La Conférence Épiscopale de Colombie (CEC) et le Secrétariat National de la Pastorale Sociale (SNPS/Cáritas colombienne) lancent un avertissement : cette journée est peut être "un jour de plus pour toi, mais pas pour ceux qui sont séquestrés, en situation de déplacement, disparus ou confinés".
C'est pourquoi ils invitent tout un chacun à s'engager pour exiger un accord humanitaire, qui permette de protéger les personnes qui ne prennent pas directement part aux hostilités, comme une voie vers la réalisation d'une paix véritable.
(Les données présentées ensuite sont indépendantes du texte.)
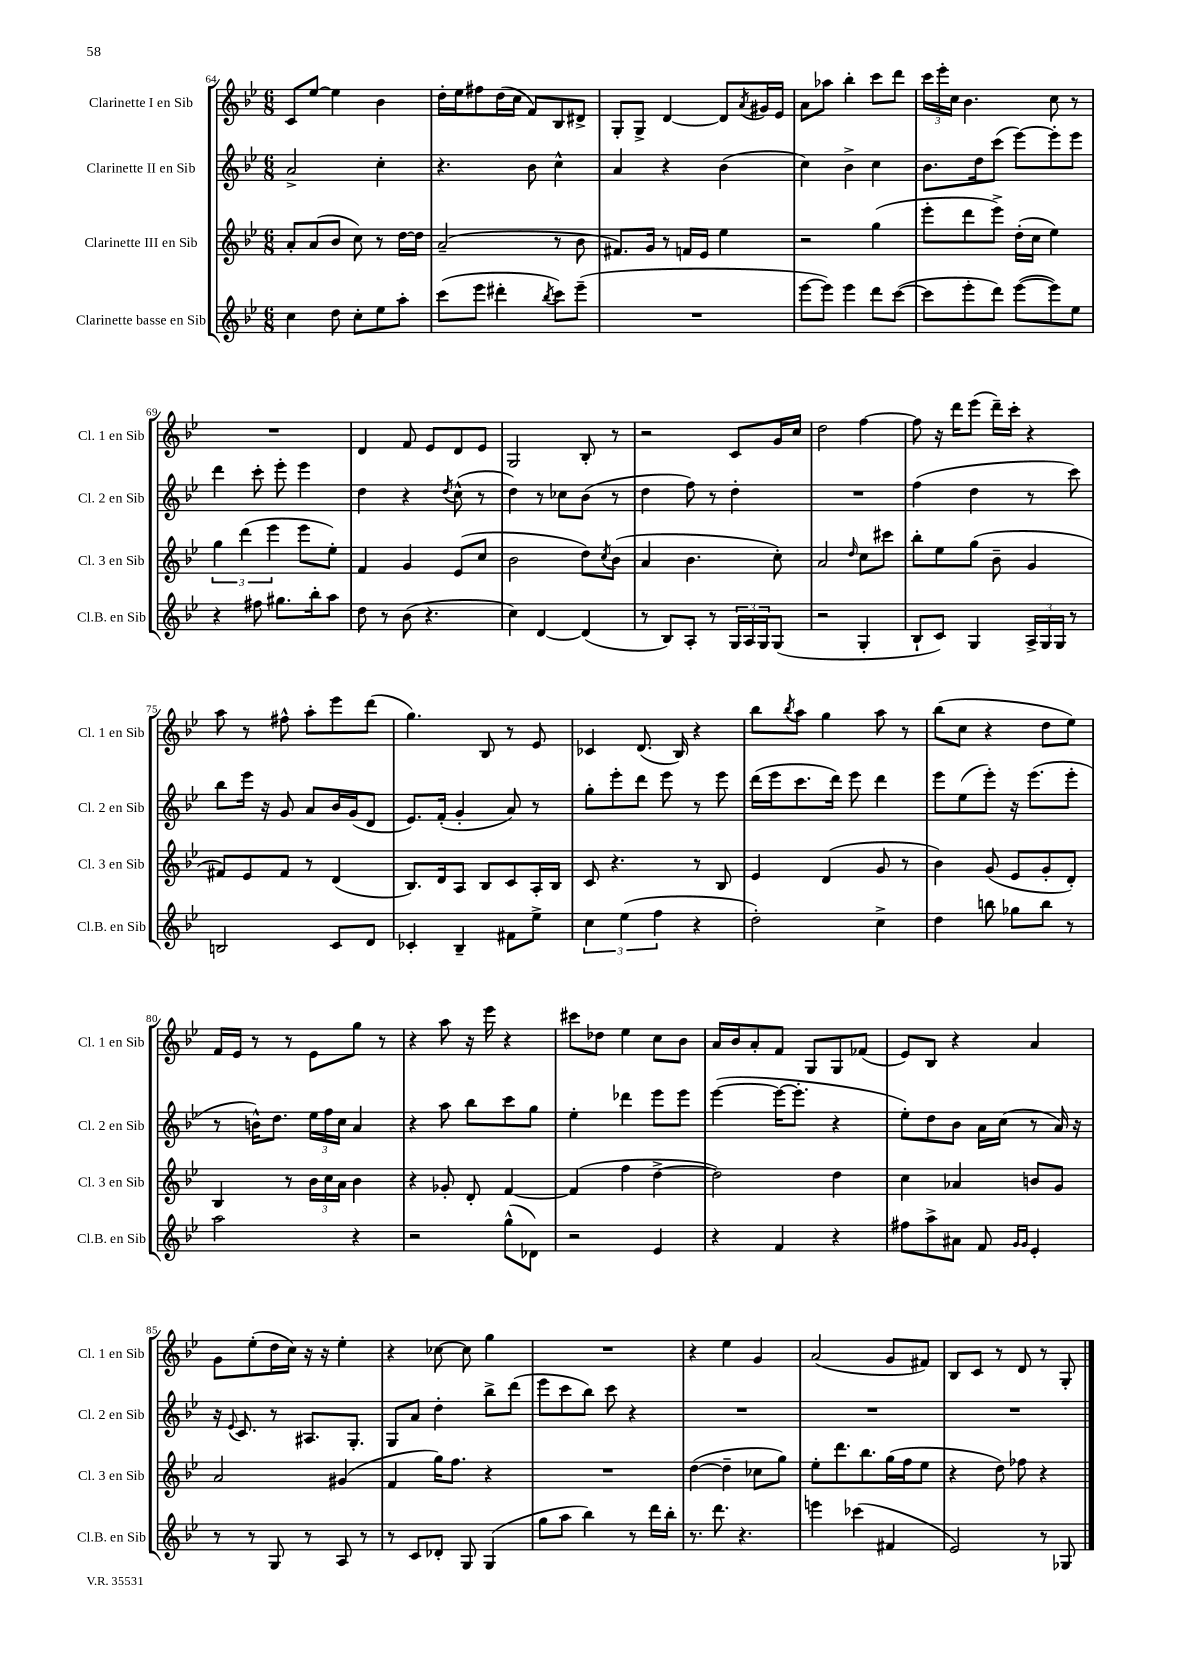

**kern	**kern	**kern	**kern
*staff4	*staff3	*staff2	*staff1
*clefG2	*clefG2	*clefG2	*clefG2
*k[b-e-]	*k[b-e-]	*k[b-e-]	*k[b-e-]
*M6/8	*M6/8	*M6/8	*M6/8
4cc\	8a'/L	2a^/	8c/L
.	(8a/	.	[8ee-/J
8dd\	8b-/J	.	4ee-\]
8cc'\L	8cc\)	.	.
8ee-\	8r	4cc'\	4b-\
8aa'\J	[16dd\LL	.	.
.	16dd\]JJ	.	.
=	=	=	=
(8ccc\L	(2a~/	4.r	16dd'\LL
.	.	.	16ee-\J
8eee-\J	.	.	8ff#\
4ddd#'\	.	.	(16dd\L
.	.	.	16cc\JJ
.	.	8b-\	8f/L)
8qbb-/	.	.	.
8ccc\L)	8r	4cc^^\	8B-/
(8eee-~\J	8b-\	.	8d#^/J
=	=	=	=
2.r	8.f#/L)	4a/	8G'/L
.	.	.	8G^/J
.	16g/Jk	.	.
.	8r	4r	[4d/
.	16f/LL	.	.
.	16e-/JJ	.	.
.	4ee-\	(4b-\	8d/]L
.	.	.	8qa/
.	.	.	16g#/L
.	.	.	16e-/JJ
=	=	=	=
[8eee-\L	2r	4cc\)	8a\L
8eee-\]J)	.	.	8aa-\J
4eee-\	.	4b-^\	4bb-'\
8ddd\L	(4gg\	4cc\	8ccc\L
([8ccc\J	.	.	8ddd\J
=	=	=	=
8ccc\]L	8eee-'\L	8.b-\L	24ccc\LL
.	.	.	24eee-'\
.	.	.	24cc\JJ
8eee-'\	8ddd\	.	4.b-\
.	.	16dd\k	.
8ddd\J)	8eee-^\J)	(8ccc\J	.
([8eee-\L	(16dd'\LL	[8eee-\L)	.
.	16cc\JJ	.	.
8eee-\])	4ee-\)	8eee-'\]	8cc\
8ee-\J	.	8eee-\J	8r
=	=	=	=
4r	6gg\	4ddd\	2.r
.	(6ddd\	.	.
8ff#\	.	8ccc'\	.
.	6eee-\	.	.
8.gg#\L	.	8eee-'\	.
.	8eee-\L	4eee-\	.
16bb-'\k	.	.	.
8aa\J	8ee-'\J)	.	.
=	=	=	=
8dd\	4f/	4dd\	4d/
8r	.	.	.
(8b-\	4g/	4r	8f/
4.r	.	.	8e-/L
.	.	8qdd/	.
.	(8e-/L	(8cc^^\	8d/
.	8cc/J	8r	8e-/J
=	=	=	=
4cc\)	2b-\	4dd\)	2G/
[4d/	.	8r	.
.	.	8cc-\L	.
(4d/]	8dd\L)	(8b-\J	8B-'/
.	8qcc/	.	.
.	(8b-\J	8r	8r
=	=	=	=
8r	4a/	4dd\	2r
8B-/L)	.	.	.
8A'/J	4.b-\	8ff\)	.
8r	.	8r	.
24G/LL	.	4dd'\	8c/L
24A/	.	.	.
24G/J	.	.	.
(8G/J	8cc'\)	.	16g/L
.	.	.	16cc/JJ
=	=	=	=
2r	2a/	2.r	2dd\
.	16qqdd/	.	.
4G'/	8cc\L	.	[4ff\
.	8ccc#\J	.	.
=	=	=	=
8B-`/L	8bb-'\L	(4ff\	8ff\]
8c/J)	8ee-\	.	16r
.	.	.	16ddd\LK
4G/	(8gg\J	4dd\	(8eee-\J
.	8b-~\	.	16ddd~\LL)
.	.	.	16ccc'\JJ
24A^/LL	4g/	8r	4r
24G/	.	.	.
24G/JJ	.	.	.
8r	.	8ccc\)	.
=	=	=	=
2B/	8f#/L)	8bb-\L	8aa\
.	8e-/	16eee-\Jk	8r
.	.	16r	.
.	8f#/J	8g/	8ff#^^\
.	8r	8a/L	8aa'\L
8c/L	(4d/	16b-/L	8eee-\
.	.	(16g/J	.
8d/J	.	8d/J	(8ddd\J
=	=	=	=
4c-'/	8.B-/L)	8.e-/L)	4.gg\)
.	16d/k	(16f'/Jk	.
4B-~/	8A/J	4g'/	.
.	8B-/L	.	8B-/
8f#\L	8c/	8a/)	8r
8ee-^\J	16A'/L	8r	8e-/
.	16B-/JJ	.	.
=	=	=	=
6cc\	8c/	8gg'\L	4c-/
.	4.r	8eee-'\	.
(6ee-\	.	.	.
.	.	8ddd\J	(8.d/
6ff\	.	.	.
.	.	8eee-\	.
.	.	.	16B-/)
4r	8r	8r	4r
.	8B-/	8eee-\	.
=	=	=	=
2dd'\)	4e-/	(16ddd\LL	8bb-\L
.	.	16eee-\J	.
.	.	.	8qbb-/
.	.	8.ccc\	8aa\J
.	(4d/	.	4gg\
.	.	16ddd\Jk)	.
.	.	8eee-\	.
4cc^\	8g/	4ddd\	8aa\
.	8r	.	8r
=	=	=	=
4dd\	4b-\)	8eee-\L	(8bb-\L
.	.	(8ee-\	8cc\J
8bb\	(8g/	8eee-'\J)	4r
8gg-\L	8e-/L	16r	.
.	.	(8.eee-\L	.
8bb\J	8g'/	.	8dd\L
8r	8d'/J)	8eee-'\J	8ee-\J)
=	=	=	=
2aa\	4B-/	8r	16f/LL
.	.	.	16e-/JJ
.	.	16b^^\LK)	8r
.	.	8.dd\J	.
.	8r	.	8r
.	24b-\LL	24ee-\LL	8e-\L
.	24cc\	24ff\	.
.	24a\JJ	24cc\JJ	.
4r	4b-\	4a/	8gg\J
.	.	.	8r
=	=	=	=
2r	4r	4r	4r
.	8g-'/	8aa\	8aa\
.	8d'/	8bb-\L	16r
.	.	.	16eee-\
(8gg^^\L	[4f/	8ccc\	4r
8d-\J)	.	8gg\J	.
=	=	=	=
2r	(4f/]	4ee-'\	8ccc#\L
.	.	.	8dd-\J
.	4ff\	4ddd-\	4ee-\
4e-/	[4dd^\	8eee-\L	8cc\L
.	.	8eee-\J	8b-\J
=	=	=	=
4r	2dd\])	([4eee-\	16a/LL
.	.	.	16b-/J
.	.	.	8a'/
4f/	.	16eee-\_LK	8f/J
.	.	8.eee-'\]J	.
.	.	.	8G/L
4r	4dd\	4r	8G/
.	.	.	(8f-/J
=	=	=	=
8ff#\L	4cc\	8ee-'\L)	8e-/L)
8aa^\	.	8dd\	8B-/J
8a#\J	4a-/	8b-\J	4r
8f/	.	16a\LL	.
.	.	(16cc\JJ	.
16qqg/LL	.	.	.
16qqg/JJ	.	.	.
4e-'/	8b/L	8r	4a/
.	8g/J	16a/)	.
.	.	16r	.
=	=	=	=
8r	2a/	16r	8g\L
.	.	8qqe-/	.
.	.	8.c/	.
8r	.	.	(8ee-'\
8G/	.	8r	16dd\L
.	.	.	16cc\JJ)
8r	.	8.A#/L	16r
.	.	.	16r
8A/	(4g#/	.	4ee-'\
.	.	8.G'/J	.
8r	.	.	.
=	=	=	=
8r	4f/	8G/L	4r
8c/L	.	8a/J	.
8d-'/J	16gg\LK)	4dd'\	[8cc-\
.	8.ff\J	.	.
8G/	.	.	8cc-\]
(4G/	4r	8bb-^\L	4gg\
.	.	(8ddd\J	.
=	=	=	=
8gg\L	2.r	8eee-\L	2.r
8aa\J	.	8ccc\	.
4bb-\)	.	8bb-\J)	.
.	.	8ccc\	.
8r	.	4r	.
16ddd\LL	.	.	.
16bb-'\JJ	.	.	.
=	=	=	=
8.r	([4dd\	2.r	4r
8.ddd\	.	.	.
.	4dd~\]	.	4ee-\
4.r	.	.	.
.	8cc-\L	.	4g/
.	8gg\J)	.	.
=	=	=	=
4eee\	8ee-'\L	2.r	(2a/
.	8.ddd\	.	.
(4ccc-\	.	.	.
.	8.bb-\	.	.
4f#/	(16gg\L	.	8g/L
.	16ff\J	.	.
.	8ee-\J	.	8f#/J)
=	=	=	=
2e-/)	4r	2.r	8B-/L
.	.	.	8c/J
.	8dd\)	.	8r
.	8ff-\	.	8d/
8r	4r	.	8r
8G-/	.	.	8G'/
==	==	==	==
*-	*-	*-	*-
Dans ce conflit vieux de quatre décennies qui frappe la Colombie, on estime que quelque 4.000 personnes meurent chaque année. l'Église a aussi payé un prix très important en vies humaines. Le nombre de déplacés dépasse les 3.6 millions, et chaque jour depuis 2004, une moyenne de 780 personnes sont obligées d'abandonner leur maison et leur travail.